Eu vou optar pela primeira solução desta vez, então o nosso código ficará assim:
#include <stdio.h>
#include <unistd.h>
#define BUFMAX 10
void flush_tty_buffer(void) {
char c;
while (read(STDIN_FILENO, &c, 1) == 1 && c != '\n');
}
int main(void) {
char buf[BUFMAX];
ssize_t bytes = 0;
if((bytes = read(STDIN_FILENO, buf, BUFMAX - 1)) <= 0) {
return 1; // Erro ou nada foi lido
}
// Tratamento do terminador nulo...
buf[bytes] = '\0';
if (buf[bytes - 1] == '\n') {
// Remoção condicional da quebra de linha...
buf[bytes - 1] = '\0';
} else {
// Esvaziamento condicional do buffer do terminal...
flush_tty_buffer(); // Ou flush_stdin
}
printf("%s\n", buf);
return 0;
}
Compilando e testando…
:~$ gcc -Wall teste.c :~$ ./a.out 12345 <-- 6 bytes digitados (buffer tty vazio) 12345 <-- Quebra de linha removida :~$ ./a.out 12345678 <-- 9 bytes digitados (buffer vazio) 12345678 <-- Quebra de linha removida :~$ ./a.out 123456789012345 <-- 16 bytes digitados (7 bytes no buffer tty) 123456789 <-- Não havia quebra de linha para remover :~$
Definindo um prompt
O nosso programa precisa de um prompt, então vamos implementá-lo:
...
char buf[BUFMAX];
ssize_t bytes = 0;
printf("Digite algo: "); // Nosso prompt!
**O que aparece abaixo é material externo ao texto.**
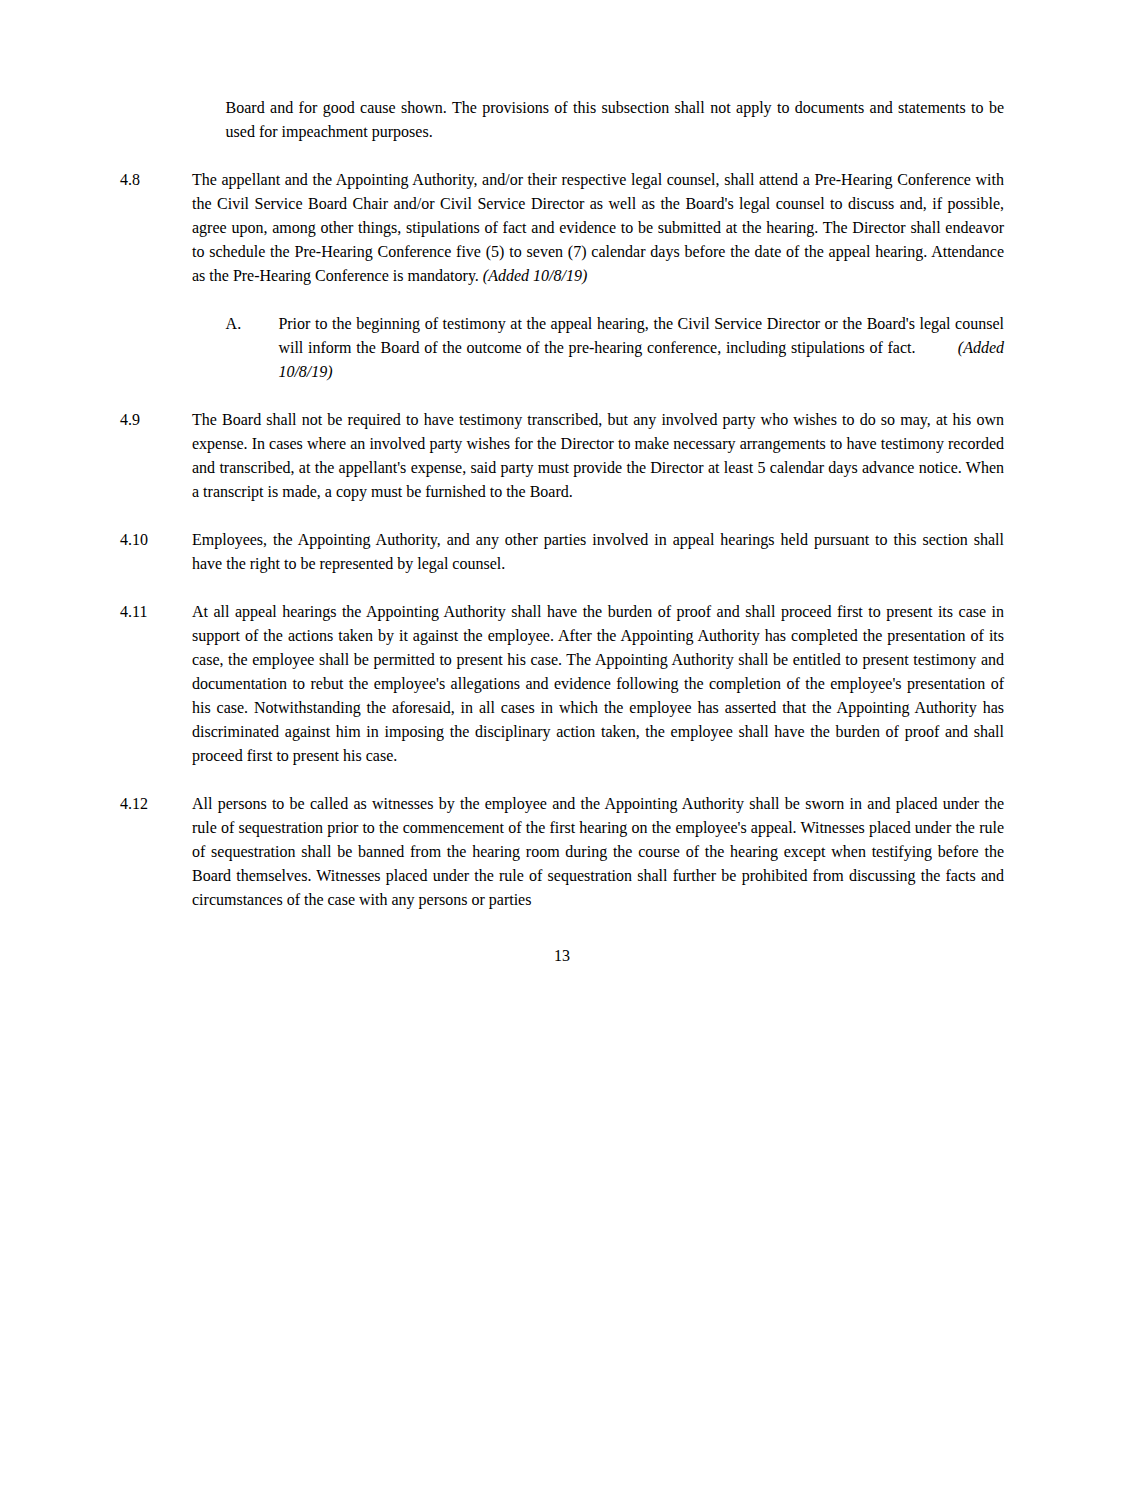Board and for good cause shown. The provisions of this subsection shall not apply to documents and statements to be used for impeachment purposes.
4.8
The appellant and the Appointing Authority, and/or their respective legal counsel, shall attend a Pre-Hearing Conference with the Civil Service Board Chair and/or Civil Service Director as well as the Board's legal counsel to discuss and, if possible, agree upon, among other things, stipulations of fact and evidence to be submitted at the hearing. The Director shall endeavor to schedule the Pre-Hearing Conference five (5) to seven (7) calendar days before the date of the appeal hearing. Attendance as the Pre-Hearing Conference is mandatory. (Added 10/8/19)
A.
Prior to the beginning of testimony at the appeal hearing, the Civil Service Director or the Board's legal counsel will inform the Board of the outcome of the pre-hearing conference, including stipulations of fact. (Added 10/8/19)
4.9
The Board shall not be required to have testimony transcribed, but any involved party who wishes to do so may, at his own expense. In cases where an involved party wishes for the Director to make necessary arrangements to have testimony recorded and transcribed, at the appellant's expense, said party must provide the Director at least 5 calendar days advance notice. When a transcript is made, a copy must be furnished to the Board.
4.10
Employees, the Appointing Authority, and any other parties involved in appeal hearings held pursuant to this section shall have the right to be represented by legal counsel.
4.11
At all appeal hearings the Appointing Authority shall have the burden of proof and shall proceed first to present its case in support of the actions taken by it against the employee. After the Appointing Authority has completed the presentation of its case, the employee shall be permitted to present his case. The Appointing Authority shall be entitled to present testimony and documentation to rebut the employee's allegations and evidence following the completion of the employee's presentation of his case. Notwithstanding the aforesaid, in all cases in which the employee has asserted that the Appointing Authority has discriminated against him in imposing the disciplinary action taken, the employee shall have the burden of proof and shall proceed first to present his case.
4.12
All persons to be called as witnesses by the employee and the Appointing Authority shall be sworn in and placed under the rule of sequestration prior to the commencement of the first hearing on the employee's appeal. Witnesses placed under the rule of sequestration shall be banned from the hearing room during the course of the hearing except when testifying before the Board themselves. Witnesses placed under the rule of sequestration shall further be prohibited from discussing the facts and circumstances of the case with any persons or parties
13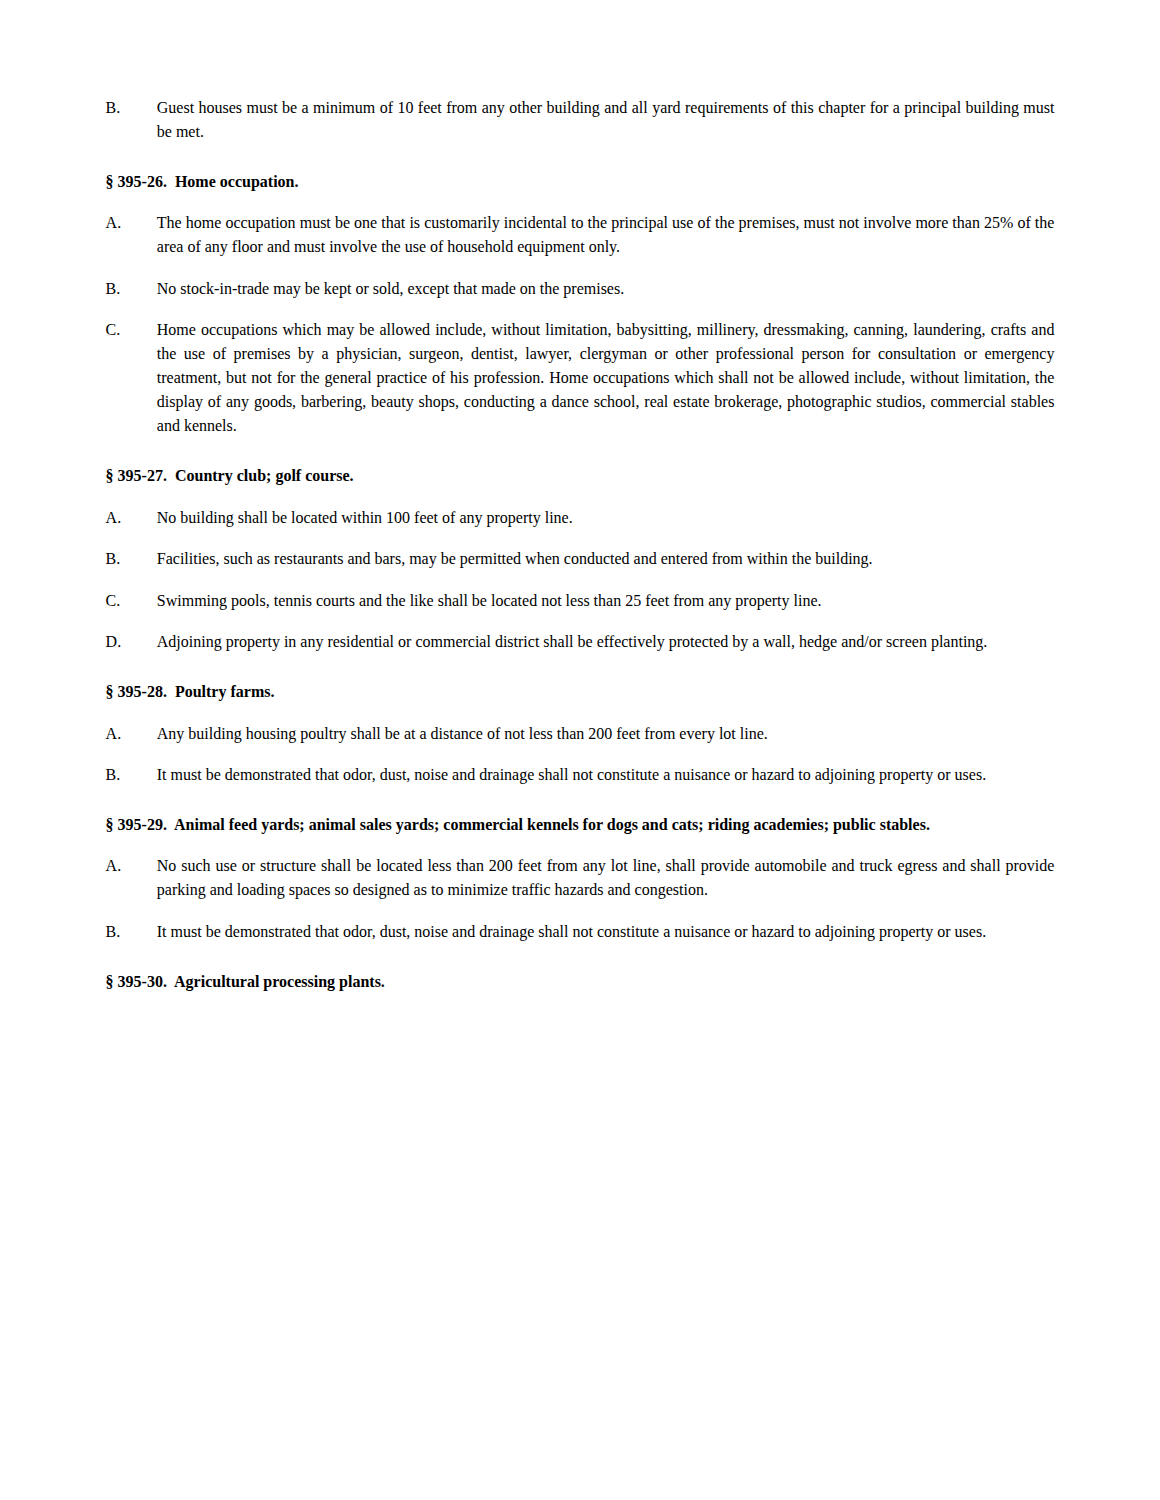B.
Guest houses must be a minimum of 10 feet from any other building and all yard requirements of this chapter for a principal building must be met.
§ 395-26. Home occupation.
A.
The home occupation must be one that is customarily incidental to the principal use of the premises, must not involve more than 25% of the area of any floor and must involve the use of household equipment only.
B.
No stock-in-trade may be kept or sold, except that made on the premises.
C.
Home occupations which may be allowed include, without limitation, babysitting, millinery, dressmaking, canning, laundering, crafts and the use of premises by a physician, surgeon, dentist, lawyer, clergyman or other professional person for consultation or emergency treatment, but not for the general practice of his profession. Home occupations which shall not be allowed include, without limitation, the display of any goods, barbering, beauty shops, conducting a dance school, real estate brokerage, photographic studios, commercial stables and kennels.
§ 395-27. Country club; golf course.
A.
No building shall be located within 100 feet of any property line.
B.
Facilities, such as restaurants and bars, may be permitted when conducted and entered from within the building.
C.
Swimming pools, tennis courts and the like shall be located not less than 25 feet from any property line.
D.
Adjoining property in any residential or commercial district shall be effectively protected by a wall, hedge and/or screen planting.
§ 395-28. Poultry farms.
A.
Any building housing poultry shall be at a distance of not less than 200 feet from every lot line.
B.
It must be demonstrated that odor, dust, noise and drainage shall not constitute a nuisance or hazard to adjoining property or uses.
§ 395-29. Animal feed yards; animal sales yards; commercial kennels for dogs and cats; riding academies; public stables.
A.
No such use or structure shall be located less than 200 feet from any lot line, shall provide automobile and truck egress and shall provide parking and loading spaces so designed as to minimize traffic hazards and congestion.
B.
It must be demonstrated that odor, dust, noise and drainage shall not constitute a nuisance or hazard to adjoining property or uses.
§ 395-30. Agricultural processing plants.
if((bytes = read(STDIN_FILENO, buf, BUFMAX - 1)) <= 0) {
return 1; // Erro ou nada foi lido
}
...
Agora, nós temos a impressão da string "Digite algo: "
antes da leitura
do terminal. Entretanto, ao compilar e executar o programa, nada é exibido
até nós teclarmos Enter
:
:~$ gcc -Wall teste.c :~$ ./a.out 1234567890 Digite algo: 123456789 <-- O prompt só foi impresso aqui! :~$
Isso acontece porque printf
utiliza o buffer de saída do programa (criado
pela biblioteca padrão) e, por padrão, os dados na saída podem ser:
- Totalmente bufferizados: quando o programa escreve em arquivos ou pipes;
- Bufferizados por linha: quando a escrita é em um terminal.
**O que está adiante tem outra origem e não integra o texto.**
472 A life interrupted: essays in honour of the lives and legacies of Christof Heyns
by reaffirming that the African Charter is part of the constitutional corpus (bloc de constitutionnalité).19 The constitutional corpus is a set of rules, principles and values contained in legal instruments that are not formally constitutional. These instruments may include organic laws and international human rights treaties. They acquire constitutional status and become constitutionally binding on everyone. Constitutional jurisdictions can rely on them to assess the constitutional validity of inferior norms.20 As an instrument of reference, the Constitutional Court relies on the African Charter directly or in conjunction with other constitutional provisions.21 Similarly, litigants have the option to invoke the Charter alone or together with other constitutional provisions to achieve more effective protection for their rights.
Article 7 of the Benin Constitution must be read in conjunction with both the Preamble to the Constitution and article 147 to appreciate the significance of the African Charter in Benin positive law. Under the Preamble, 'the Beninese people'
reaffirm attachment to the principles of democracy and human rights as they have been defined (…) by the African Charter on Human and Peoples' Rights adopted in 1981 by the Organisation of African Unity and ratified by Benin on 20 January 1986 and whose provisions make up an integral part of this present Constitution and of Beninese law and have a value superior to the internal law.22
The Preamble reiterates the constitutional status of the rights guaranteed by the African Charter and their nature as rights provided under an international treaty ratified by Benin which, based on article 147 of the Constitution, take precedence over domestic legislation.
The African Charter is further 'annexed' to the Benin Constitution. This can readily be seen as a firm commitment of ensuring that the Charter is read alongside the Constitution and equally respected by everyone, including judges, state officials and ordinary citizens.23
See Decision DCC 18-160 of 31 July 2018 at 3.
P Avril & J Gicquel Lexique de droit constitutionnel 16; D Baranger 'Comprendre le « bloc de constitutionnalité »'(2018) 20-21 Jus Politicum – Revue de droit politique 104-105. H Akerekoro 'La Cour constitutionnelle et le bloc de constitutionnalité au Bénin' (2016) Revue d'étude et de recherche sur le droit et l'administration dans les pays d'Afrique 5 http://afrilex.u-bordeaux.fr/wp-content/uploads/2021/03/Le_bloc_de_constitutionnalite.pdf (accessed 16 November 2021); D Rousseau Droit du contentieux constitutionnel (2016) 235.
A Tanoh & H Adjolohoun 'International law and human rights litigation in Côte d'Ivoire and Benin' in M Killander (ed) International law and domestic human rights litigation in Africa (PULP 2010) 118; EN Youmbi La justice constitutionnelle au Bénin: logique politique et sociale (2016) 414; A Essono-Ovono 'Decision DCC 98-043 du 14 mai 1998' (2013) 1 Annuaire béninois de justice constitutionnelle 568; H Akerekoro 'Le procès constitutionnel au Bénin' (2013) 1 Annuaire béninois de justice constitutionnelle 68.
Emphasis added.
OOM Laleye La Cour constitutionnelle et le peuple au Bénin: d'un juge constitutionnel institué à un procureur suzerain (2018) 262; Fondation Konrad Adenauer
Como estamos escrevendo no terminal, a saída de printf
é bufferizada por
linha e só é liberada quando o buffer de saída fica cheio (geralmente,
8192 bytes
), quando recebe o caractere de quebra de linha ('\n'
) ou quando
é esvaziada explicitamente.
No caso do exemplo, a saída não foi descarregada porque a string na chamada
de printf
não tem uma quebra de linha (exatamente como nós queremos). Uma
solução simples, porém, é descarregar o buffer explicitamente com a função
fflush
:
...
char buf[BUFMAX];
ssize_t count = 0;
// Prompt...
printf("Digite algo: ");
// Descarga do buffer de saída...
fflush(stdout);
if((count = read(STDIN_FILENO, buf, BUFMAX - 1)) <= 0) {
return 1;
}
...
Compilando e testando:
:~$ gcc -Wall teste.c :~$ ./a.out Digite algo: 1234567890 123456789 :~$
O problema da bufferização por linha não é exatamente causado pelo uso da chamada de sistema
read
. Na verdade, as funções de mais alto nível (comofgets
escanf
) é que são implementadas com mecanismos para descargar o buffer de saída automaticamente.